▸ **PROBLEM**
Pull out the lines from the very first one through the line containing "21:00 horas. Museo", both included, and reproduce them without any change.

▸ **DATA**
* * *

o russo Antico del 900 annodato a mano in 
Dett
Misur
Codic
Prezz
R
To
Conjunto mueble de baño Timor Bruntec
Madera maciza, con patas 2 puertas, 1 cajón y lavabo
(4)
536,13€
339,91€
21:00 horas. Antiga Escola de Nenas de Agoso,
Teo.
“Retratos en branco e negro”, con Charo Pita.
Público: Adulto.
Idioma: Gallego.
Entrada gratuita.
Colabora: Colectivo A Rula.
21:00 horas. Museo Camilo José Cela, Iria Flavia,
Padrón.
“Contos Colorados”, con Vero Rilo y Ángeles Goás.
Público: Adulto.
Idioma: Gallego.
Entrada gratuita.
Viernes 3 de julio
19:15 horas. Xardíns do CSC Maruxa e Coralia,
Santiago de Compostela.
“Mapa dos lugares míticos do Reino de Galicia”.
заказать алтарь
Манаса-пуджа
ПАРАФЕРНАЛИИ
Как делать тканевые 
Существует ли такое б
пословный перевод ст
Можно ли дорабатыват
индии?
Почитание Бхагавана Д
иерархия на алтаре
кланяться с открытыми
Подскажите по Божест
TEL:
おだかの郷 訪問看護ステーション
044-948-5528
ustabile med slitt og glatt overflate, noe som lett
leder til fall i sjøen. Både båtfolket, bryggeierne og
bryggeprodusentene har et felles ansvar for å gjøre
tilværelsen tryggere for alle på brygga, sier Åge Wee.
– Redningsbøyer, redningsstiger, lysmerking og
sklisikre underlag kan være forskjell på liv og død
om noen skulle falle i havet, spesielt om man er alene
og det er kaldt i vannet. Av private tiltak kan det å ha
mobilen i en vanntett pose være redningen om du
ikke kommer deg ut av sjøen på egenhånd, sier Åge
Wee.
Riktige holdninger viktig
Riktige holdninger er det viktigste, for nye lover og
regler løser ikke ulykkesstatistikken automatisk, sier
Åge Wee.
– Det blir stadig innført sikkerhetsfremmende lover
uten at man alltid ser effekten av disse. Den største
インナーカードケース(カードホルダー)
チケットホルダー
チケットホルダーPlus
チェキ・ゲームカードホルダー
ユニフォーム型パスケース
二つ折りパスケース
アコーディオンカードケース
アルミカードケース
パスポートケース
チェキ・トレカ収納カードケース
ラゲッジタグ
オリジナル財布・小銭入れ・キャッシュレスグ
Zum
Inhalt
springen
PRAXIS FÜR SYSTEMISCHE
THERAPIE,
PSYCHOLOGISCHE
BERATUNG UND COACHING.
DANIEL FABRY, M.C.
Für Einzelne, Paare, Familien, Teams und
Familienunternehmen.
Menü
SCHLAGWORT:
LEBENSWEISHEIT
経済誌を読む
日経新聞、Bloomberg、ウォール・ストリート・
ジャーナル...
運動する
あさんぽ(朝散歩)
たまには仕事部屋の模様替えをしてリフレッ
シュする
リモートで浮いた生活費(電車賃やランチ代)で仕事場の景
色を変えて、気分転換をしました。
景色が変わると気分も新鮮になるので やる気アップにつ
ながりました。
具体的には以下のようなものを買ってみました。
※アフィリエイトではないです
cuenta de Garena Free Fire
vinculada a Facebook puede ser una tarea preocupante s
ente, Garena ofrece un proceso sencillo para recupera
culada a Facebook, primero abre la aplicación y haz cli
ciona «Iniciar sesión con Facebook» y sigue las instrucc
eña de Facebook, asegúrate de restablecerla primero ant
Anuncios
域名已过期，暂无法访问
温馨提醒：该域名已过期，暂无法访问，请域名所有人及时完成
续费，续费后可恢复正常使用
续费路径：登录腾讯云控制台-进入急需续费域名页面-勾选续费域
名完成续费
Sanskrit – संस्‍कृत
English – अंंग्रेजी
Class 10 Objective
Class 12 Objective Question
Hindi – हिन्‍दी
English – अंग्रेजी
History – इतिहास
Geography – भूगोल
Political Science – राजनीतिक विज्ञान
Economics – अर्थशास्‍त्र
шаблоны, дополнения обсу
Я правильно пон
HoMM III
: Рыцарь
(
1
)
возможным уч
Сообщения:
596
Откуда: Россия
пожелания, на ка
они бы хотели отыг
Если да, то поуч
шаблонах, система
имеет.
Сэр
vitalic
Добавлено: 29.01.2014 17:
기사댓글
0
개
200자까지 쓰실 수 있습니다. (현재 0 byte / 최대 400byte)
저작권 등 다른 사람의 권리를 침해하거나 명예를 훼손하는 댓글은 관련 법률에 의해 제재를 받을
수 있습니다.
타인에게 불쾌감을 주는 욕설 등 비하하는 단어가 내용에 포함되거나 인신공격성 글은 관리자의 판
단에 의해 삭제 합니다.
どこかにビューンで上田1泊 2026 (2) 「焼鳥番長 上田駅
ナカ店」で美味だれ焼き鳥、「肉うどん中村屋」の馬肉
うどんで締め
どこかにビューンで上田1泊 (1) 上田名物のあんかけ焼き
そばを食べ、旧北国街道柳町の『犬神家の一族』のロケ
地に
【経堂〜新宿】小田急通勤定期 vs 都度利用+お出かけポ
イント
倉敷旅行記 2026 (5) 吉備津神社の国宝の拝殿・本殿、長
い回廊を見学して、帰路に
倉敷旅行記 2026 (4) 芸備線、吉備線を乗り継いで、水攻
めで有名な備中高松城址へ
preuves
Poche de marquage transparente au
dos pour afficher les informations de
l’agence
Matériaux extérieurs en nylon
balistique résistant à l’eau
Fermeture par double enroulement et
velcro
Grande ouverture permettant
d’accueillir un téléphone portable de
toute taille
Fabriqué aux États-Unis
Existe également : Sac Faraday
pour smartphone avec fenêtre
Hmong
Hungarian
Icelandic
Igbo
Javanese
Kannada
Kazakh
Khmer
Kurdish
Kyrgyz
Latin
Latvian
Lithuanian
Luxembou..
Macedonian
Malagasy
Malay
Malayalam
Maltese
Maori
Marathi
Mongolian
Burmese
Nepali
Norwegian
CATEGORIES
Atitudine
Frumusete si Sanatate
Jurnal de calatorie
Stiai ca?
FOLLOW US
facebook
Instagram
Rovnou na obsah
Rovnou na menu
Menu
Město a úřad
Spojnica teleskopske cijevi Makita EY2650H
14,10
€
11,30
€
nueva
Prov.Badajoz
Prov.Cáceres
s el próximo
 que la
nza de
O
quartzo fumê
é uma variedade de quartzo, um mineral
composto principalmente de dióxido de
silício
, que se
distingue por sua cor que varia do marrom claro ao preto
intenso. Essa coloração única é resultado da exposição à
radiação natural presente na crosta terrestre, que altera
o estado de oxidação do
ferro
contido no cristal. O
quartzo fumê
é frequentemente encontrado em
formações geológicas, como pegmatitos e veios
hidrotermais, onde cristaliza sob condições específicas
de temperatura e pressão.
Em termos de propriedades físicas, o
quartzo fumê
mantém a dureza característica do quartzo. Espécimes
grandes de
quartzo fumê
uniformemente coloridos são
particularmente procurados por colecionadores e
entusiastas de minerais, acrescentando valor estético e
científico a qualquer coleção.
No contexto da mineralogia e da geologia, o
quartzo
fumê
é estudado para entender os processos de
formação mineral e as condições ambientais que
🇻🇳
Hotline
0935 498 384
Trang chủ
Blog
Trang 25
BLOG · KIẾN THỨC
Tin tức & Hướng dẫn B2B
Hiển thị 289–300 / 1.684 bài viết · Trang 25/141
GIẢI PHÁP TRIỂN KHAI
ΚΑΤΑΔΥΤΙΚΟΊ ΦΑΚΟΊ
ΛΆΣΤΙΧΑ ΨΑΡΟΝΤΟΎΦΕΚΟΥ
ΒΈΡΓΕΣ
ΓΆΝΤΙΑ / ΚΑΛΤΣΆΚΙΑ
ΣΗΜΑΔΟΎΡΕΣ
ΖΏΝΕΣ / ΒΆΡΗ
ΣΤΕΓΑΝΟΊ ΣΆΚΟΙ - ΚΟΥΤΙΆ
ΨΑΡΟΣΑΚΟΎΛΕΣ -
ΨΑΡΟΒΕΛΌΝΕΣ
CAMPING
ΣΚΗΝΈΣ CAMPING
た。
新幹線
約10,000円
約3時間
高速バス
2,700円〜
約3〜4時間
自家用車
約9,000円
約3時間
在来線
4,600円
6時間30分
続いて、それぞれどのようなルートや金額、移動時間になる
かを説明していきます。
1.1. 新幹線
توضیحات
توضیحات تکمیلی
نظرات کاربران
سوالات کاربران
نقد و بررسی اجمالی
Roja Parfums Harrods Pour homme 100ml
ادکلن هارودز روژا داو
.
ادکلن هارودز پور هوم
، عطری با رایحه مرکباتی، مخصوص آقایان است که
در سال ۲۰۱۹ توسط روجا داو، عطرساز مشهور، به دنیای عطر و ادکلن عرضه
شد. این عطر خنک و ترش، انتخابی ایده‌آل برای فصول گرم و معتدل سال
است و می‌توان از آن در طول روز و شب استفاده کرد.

* * *

▸ **RESULT OF THIS TASK**
o russo Antico del 900 annodato a mano in 
Dett
Misur
Codic
Prezz
R
To
Conjunto mueble de baño Timor Bruntec
Madera maciza, con patas 2 puertas, 1 cajón y lavabo
(4)
536,13€
339,91€
21:00 horas. Antiga Escola de Nenas de Agoso,
Teo.
“Retratos en branco e negro”, con Charo Pita.
Público: Adulto.
Idioma: Gallego.
Entrada gratuita.
Colabora: Colectivo A Rula.
21:00 horas. Museo Camilo José Cela, Iria Flavia,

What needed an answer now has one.